Style of synthesized electronic music

Chiptune, also called 8-bit music (although not all chiptune is 8-bit), is a style of electronic music and musical subculture made using the programmable sound generator (PSG) sound chips or synthesizers in vintage arcade machines, computers and video game consoles. The term is commonly used to refer to tracker format music using extremely basic and small samples that an old computer or console could produce (this is the original meaning of the term), as well as music that combines PSG sounds with modern musical styles. It has been described as "an interpretation of many genres". Any existing song can be arranged in a chiptune style. It can be defined by choice of instrument, by timbre more than specific style elements.

== Technology ==
A waveform generator is a fundamental module in a sound synthesis system. A waveform generator usually produces a basic geometrical waveform with a fixed or variable timbre and variable pitch. Common waveform generator configurations usually included two or three simple waveforms and often a single pseudorandom noise generator (PRNG). Available waveforms often included pulse wave (whose timbre can be varied by modifying the duty cycle), square wave (a symmetrical pulse wave producing only odd overtones), triangle wave (which has a fixed timbre containing only odd harmonics but is softer than a square wave), and sawtooth wave (which has a bright raspy timbre and contains odd and even harmonics). Two notable examples of systems employing this technology were the Game Boy portable game console and the Commodore 64 personal computer. The Game Boy uses two pulse channels (switchable between 12.5%, 25%, 50% and 75% wave duty cycle), a 4-bit waveform channel, and a noise channel. The Commodore 64 however used the MOS Technology SID chip which offered 3 channels, each switchable between pulse, saw-tooth, triangle, and noise. Unlike the Game Boy, the pulse channels on the Commodore 64 allowed full control over wave duty cycles. The SID was a very technically advanced chip, offering many other features including ring modulation and adjustable resonance filters.

Due to the limited number of voices in early sound chips, one of the main challenges is to produce rich polyphonic music with them. The usual method to emulate it is via quick arpeggios, which is one of the most relevant features of chiptune music (along with its electronic timbres).

Some older systems featured a simple beeper as their only sound output, as the original ZX Spectrum and IBM PC; despite this, many skilled programmers were able to produce unexpectedly rich music with this bare hardware, where the sound is fully generated by the system's CPU by direct control of the beeper.

== History ==

=== 1951–1979: Precursors ===

The earliest precursors to chip music can be found in the early history of computer music.
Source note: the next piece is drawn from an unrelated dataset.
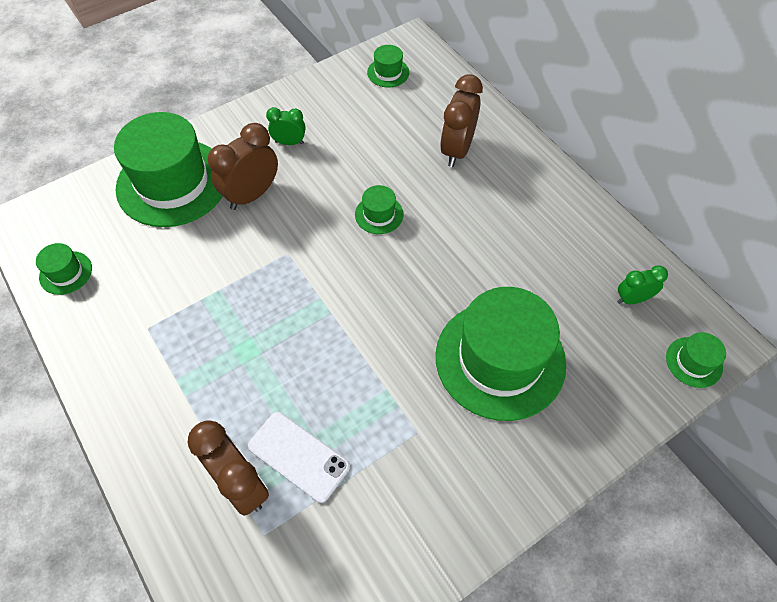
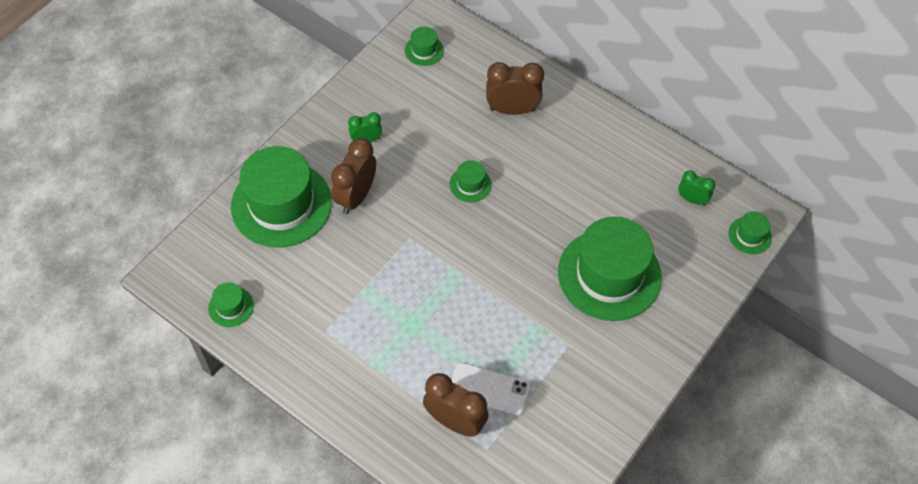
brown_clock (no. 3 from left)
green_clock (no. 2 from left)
In 1951, the computers CSIRAC and Ferranti Mark 1 were used to perform real-time synthesized digital music in public.

One of the earliest commercial computer music albums came from the First Philadelphia Computer Music Festival, held August 25, 1978, as part of the Personal Computing '78 show. The First Philadelphia Computer Music Festival recordings were published by Creative Computing in 1979. The Global TV program Science International (1976–1979) credited a PDP-11/10 for the music.

=== Mid-1970s–1980s: Video game origins ===
Chiptune music began to appear with the video game music produced during the golden age of video arcade games. An early example was the opening tune in Tomohiro Nishikado's arcade game Gun Fight (1975). The first video game to use a continuous background soundtrack was Tomohiro Nishikado's 1978 release Space Invaders, which had four simple chromatic descending bass notes repeating in a loop, though it was dynamic and interacted with the player, increasing pace as the enemies descended on the player.
The first video game to feature continuous melodic background music was Rally-X, an arcade game released by Namco in 1980, featuring a simple tune that repeats continuously during gameplay.
It was also one of the earliest games to use a digital-to-analog converter to produce sampled sounds.
That same year, the first video game to feature speech synthesis was also released, Sunsoft's shoot 'em up arcade game Stratovox.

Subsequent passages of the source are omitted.